Collected data:

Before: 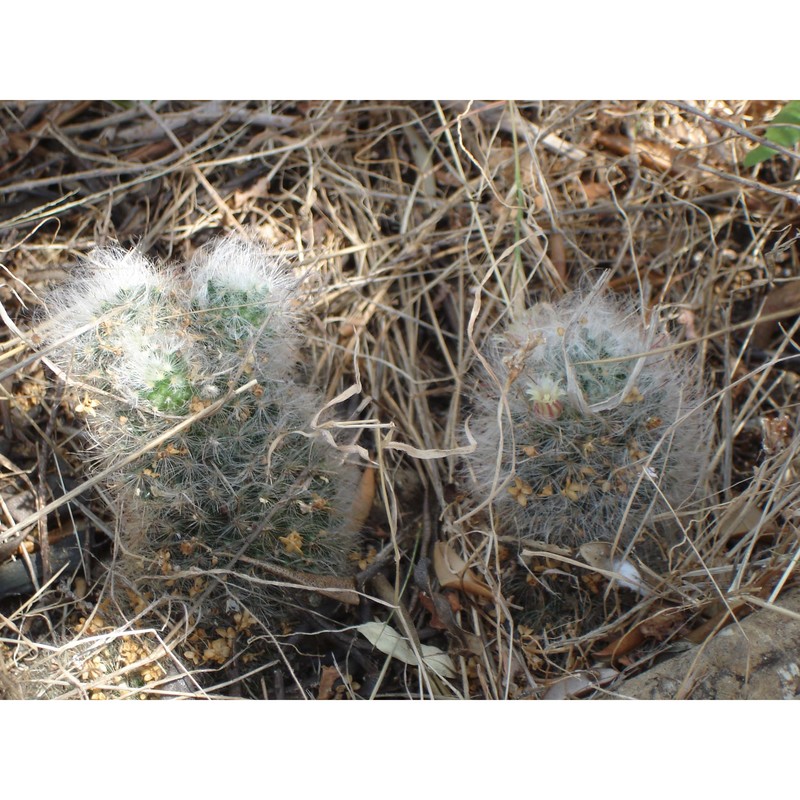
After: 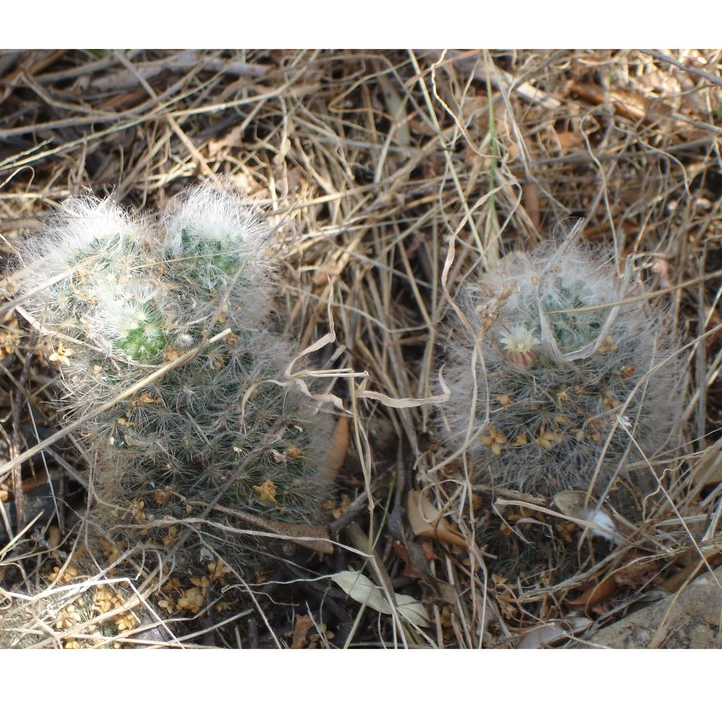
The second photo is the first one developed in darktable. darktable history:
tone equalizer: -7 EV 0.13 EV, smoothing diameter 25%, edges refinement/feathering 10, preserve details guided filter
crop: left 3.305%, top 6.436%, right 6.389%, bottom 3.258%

**Problem requirements**. Render the records above as a two-column CSV with the headers text and history, giving one row per record with its wording and its edit settings. Put each value in a single quoted field, replace line breaks with spaces, and omit the pictures.

**Answer for this exercise**.
text,history
"Before: After: The second photo is the first one developed in darktable. darktable history:","tone equalizer: -7 EV 0.13 EV, smoothing diameter 25%, edges refinement/feathering 10, preserve details guided filter crop: left 3.305%, top 6.436%, right 6.389%, bottom 3.258%"